The overall findings reported here demonstrate the significant contribution of microorganisms in the degradation of imidacloprid. The presence and action of indigenous microorganisms are essential for the effective remediation of contaminants from the environment. The bacterial isolate, Tepidibacillus decaturensis strain ST1, used in the present study could effectively degrade imidacloprid up to 250 ppm in liquid media, slurry, and in soil microcosms. Consequently, the isolate may be effectively utilized for imidacloprid remediation in agricultural soil.

In a few previously published reports, the role of bacterial species have been studied in imidacloprid biodegradation, but, to the best of our knowledge, this is the first study in which role and contribution of factors other than bacterial degradation were identified and evaluated. It was found that volatilization, self-degradation, uptake by plant, etc., also contribute in the degradation imidacloprid along with bacterial degradation.

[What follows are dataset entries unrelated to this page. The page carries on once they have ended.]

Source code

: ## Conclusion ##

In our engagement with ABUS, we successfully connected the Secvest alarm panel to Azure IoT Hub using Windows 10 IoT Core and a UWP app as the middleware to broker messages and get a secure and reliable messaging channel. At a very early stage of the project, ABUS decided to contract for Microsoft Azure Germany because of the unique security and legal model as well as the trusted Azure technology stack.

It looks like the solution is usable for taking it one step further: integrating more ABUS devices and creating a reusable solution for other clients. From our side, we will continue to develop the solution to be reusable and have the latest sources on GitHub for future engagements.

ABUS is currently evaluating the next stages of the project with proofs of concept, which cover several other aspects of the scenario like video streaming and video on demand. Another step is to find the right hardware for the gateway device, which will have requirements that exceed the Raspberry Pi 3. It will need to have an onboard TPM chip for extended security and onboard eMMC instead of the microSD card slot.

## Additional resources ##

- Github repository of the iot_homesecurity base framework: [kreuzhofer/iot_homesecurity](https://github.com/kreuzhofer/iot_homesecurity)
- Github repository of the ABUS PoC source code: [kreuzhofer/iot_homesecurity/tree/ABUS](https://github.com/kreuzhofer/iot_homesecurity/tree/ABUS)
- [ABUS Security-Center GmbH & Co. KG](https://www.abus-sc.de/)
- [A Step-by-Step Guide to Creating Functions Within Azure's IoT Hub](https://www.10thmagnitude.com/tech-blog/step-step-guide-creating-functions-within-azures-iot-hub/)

The presence of indigenous bacterial communities with natural remediation potential can be used to generate site-specific bioremediation of polluted soil. Laboratory microcosms are excellent alternatives to field experiments, which are typically expensive and influenced by variations in environmental conditions, and standard laboratory tests, the results of which are infrequently reflective of the real world since the experimental conditions and microorganisms used in the study may not be site-specific. Moreover, due to the relatively smaller size of microcosms, multiple replicates can be produced to study and establish a relationship between different microorganisms and the environmental conditions that suit best for the selected microbes for more efficient degradation of insecticides.